El pasado martes, cuando el calendario católico celebra a Laura Vicuña, patrona de las víctimas de abusos, incestos y de los huérfanos, falleció María Gómez Valbuena, más conocida por «Sor María». Murió el martes, fue enterrada el miércoles y nos enteramos el jueves. La Iglesia, ya se sabe, siempre tan recogida y tan silente, poco amiga de la estridencia. En la tumba de Sor María, como epitafio descriptivo, bien pudiera figurar el de «Toda una vida dedicada a la infancia».

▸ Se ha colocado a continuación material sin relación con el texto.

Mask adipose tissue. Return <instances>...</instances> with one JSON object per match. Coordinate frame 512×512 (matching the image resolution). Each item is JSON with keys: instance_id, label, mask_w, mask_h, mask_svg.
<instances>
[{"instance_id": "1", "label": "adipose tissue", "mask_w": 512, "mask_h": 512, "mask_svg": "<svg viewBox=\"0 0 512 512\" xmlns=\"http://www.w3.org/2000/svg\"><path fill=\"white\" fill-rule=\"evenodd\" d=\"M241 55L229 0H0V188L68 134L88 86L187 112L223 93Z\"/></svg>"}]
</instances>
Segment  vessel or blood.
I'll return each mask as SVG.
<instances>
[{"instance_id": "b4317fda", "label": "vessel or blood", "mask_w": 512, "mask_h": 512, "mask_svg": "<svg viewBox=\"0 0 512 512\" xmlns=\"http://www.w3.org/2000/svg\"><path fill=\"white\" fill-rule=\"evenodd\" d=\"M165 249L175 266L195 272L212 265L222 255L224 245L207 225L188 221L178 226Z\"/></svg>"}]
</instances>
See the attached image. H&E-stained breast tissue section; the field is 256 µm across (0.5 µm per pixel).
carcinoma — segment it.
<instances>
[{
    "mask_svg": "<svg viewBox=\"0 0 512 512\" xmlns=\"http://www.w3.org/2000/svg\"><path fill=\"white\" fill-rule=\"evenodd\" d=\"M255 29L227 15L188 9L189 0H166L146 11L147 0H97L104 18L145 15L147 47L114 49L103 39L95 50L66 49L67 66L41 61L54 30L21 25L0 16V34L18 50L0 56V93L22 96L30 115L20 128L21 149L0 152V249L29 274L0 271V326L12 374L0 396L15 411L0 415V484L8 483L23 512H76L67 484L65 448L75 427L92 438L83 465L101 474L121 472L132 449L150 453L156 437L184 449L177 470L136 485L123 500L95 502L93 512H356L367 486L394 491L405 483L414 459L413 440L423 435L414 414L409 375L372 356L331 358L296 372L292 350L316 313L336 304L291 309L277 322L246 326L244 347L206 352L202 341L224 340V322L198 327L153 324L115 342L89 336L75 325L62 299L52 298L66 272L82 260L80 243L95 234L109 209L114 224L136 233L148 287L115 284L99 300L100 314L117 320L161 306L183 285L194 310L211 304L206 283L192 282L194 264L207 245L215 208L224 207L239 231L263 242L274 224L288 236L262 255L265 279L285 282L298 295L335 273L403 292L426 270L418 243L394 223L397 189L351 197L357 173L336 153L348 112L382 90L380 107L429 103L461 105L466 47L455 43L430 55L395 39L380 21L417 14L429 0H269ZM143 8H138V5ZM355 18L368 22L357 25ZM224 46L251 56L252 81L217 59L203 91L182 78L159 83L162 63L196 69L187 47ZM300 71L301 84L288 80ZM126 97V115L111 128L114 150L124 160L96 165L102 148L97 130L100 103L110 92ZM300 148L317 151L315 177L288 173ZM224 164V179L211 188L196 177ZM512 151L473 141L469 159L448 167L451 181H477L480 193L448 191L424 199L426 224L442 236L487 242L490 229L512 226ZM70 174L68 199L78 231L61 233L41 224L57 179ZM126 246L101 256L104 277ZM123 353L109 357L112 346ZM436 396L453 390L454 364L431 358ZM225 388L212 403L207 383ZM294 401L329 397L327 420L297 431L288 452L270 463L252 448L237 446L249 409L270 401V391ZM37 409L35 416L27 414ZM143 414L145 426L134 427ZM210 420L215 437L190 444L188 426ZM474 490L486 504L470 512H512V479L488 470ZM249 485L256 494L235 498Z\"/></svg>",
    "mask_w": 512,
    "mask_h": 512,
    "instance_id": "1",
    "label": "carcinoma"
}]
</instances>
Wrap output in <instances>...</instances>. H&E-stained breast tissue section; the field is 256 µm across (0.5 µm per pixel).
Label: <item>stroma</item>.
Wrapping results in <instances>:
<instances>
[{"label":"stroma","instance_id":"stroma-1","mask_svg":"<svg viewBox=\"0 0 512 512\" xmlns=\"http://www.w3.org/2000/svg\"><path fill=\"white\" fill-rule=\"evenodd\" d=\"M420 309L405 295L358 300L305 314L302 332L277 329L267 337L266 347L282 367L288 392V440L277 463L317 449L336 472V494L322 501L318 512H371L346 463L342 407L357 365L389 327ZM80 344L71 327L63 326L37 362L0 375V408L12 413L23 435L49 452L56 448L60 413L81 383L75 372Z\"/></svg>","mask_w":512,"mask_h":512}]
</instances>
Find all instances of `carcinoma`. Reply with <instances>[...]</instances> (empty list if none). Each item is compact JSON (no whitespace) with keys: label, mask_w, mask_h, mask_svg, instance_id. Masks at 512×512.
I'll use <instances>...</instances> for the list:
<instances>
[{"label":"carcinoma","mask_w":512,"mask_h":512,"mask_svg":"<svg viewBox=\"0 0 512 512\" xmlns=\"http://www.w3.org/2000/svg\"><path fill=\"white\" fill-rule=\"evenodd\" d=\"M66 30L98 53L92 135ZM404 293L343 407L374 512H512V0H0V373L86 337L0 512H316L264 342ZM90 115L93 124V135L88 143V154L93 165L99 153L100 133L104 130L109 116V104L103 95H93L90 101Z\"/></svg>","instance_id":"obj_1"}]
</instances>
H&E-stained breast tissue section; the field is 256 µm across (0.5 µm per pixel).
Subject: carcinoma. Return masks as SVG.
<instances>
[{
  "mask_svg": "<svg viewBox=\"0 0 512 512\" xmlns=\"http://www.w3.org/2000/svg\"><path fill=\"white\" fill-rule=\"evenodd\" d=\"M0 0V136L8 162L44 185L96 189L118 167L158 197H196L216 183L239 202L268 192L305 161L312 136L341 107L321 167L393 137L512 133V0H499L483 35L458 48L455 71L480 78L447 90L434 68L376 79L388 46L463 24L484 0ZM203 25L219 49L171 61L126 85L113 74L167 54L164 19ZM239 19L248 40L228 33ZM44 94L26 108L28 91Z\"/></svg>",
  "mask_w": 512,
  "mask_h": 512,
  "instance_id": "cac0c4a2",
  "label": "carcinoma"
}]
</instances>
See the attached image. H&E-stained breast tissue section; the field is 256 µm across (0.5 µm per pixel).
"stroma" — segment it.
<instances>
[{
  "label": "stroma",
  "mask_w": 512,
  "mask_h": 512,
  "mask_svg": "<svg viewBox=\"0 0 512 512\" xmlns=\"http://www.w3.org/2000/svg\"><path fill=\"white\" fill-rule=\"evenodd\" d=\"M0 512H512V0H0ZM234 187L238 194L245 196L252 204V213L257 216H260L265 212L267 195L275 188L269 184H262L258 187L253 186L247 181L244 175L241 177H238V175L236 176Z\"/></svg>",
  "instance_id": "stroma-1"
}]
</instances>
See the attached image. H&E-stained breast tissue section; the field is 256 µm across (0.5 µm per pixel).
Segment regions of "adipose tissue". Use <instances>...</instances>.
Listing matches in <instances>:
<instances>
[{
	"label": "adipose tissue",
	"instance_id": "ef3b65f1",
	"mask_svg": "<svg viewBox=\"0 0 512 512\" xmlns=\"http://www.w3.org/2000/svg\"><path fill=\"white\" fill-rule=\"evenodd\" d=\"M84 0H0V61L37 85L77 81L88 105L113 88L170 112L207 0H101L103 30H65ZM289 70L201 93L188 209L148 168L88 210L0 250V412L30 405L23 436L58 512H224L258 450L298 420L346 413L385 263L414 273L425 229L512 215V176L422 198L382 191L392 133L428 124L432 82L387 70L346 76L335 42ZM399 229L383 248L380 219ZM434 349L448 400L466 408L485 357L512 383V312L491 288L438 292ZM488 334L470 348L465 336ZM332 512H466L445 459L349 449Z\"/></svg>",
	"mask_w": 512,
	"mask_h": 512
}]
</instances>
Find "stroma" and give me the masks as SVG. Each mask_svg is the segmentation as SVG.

Nada extraño la inclinación hacia los infantes de la difunta. No en vano era miembro de la Congregación de las Hijas de la Caridad de San Vicente Paúl, orden recientemente galardonada con el Premio Príncipe de Asturias de la Concordia por «su excepcional tarea social y humanitaria en apoyo de los desfavorecidos, desarrollada de manera ejemplar durante casi cuatro siglos, y por su promoción, en todo el mundo de los valores de la justicia, la paz y la solidaridad». Sobre todo la tarea que desarrolló la orden ejerciendo la dirección de centros donde se recluía a jóvenes descarriadas hasta hace bien poco; el control de las galeras femeninas durante el siglo XIX y, desde la victoria militar de Francisco Franco Bahamonde, Caudillo de España por la gracia de Dios, la administración y el control de cárceles de mujeres.
En las prisiones, las Hijas de la Caridad, ejercieron la voluntad del Señor, salvando innumerables niños y niñas de un incierto futuro rescatándolos de los brazos de sus madres biológicas. Madres biológicas, sí, pero de una biología degenerada y pervertida por el gen marxista, como ya denunció el doctor D. Antonio Vallejo-Nájera, primer catedrático español de Psiquiatría, que apostó valientemente por tratar de salvar a los pequeños, sustrayéndolos de sus padres débiles mentales contaminados de la idiocia marxista, para entregarlos a cristianas familias. Merecido premio, para estas religiosas, el del hijo del Borbón.
Sor María es la continuadora de la ardua tarea en la etapa que llaman democrática. Hijos fruto del adulterio e hijas nacidas fuera del matrimonio fueron reconducidos hacia acomodadas familias como Dios manda, pero de estériles úteros, capaces de proporcionar un futuro en paz y concordia. Incluso facilitando, a familias con pocos recursos y bastantes hijos, una salida digna mediante la piadosa mentira de que el fruto de sus entrañas había nacido muerto. Si antaño las religiosas contaron con la inestimable ayuda de algunos doctores, María Gómez Valbuena no iba a ser menos pues siempre habrá doctores que, por unos pocos emolumentos, pongan sus conocimientos científicos en beneficio de las causas nobles, aun en cárceles y comisarías.
La humildad y el silencio caracterizan a la Iglesia católica y a su jerarquía. Nada a dicho, hasta ahora, la Conferencia Episcopal Española de Sor María y sus actividades; quizás sea el momento, en estos tiempos de pérdida de valores, de rescatarla como arquetipo a imitar. De subirla a los altares e introducirla en los nuevos libros de texto de «Valores éticos» de la Contrarreforma de Wert.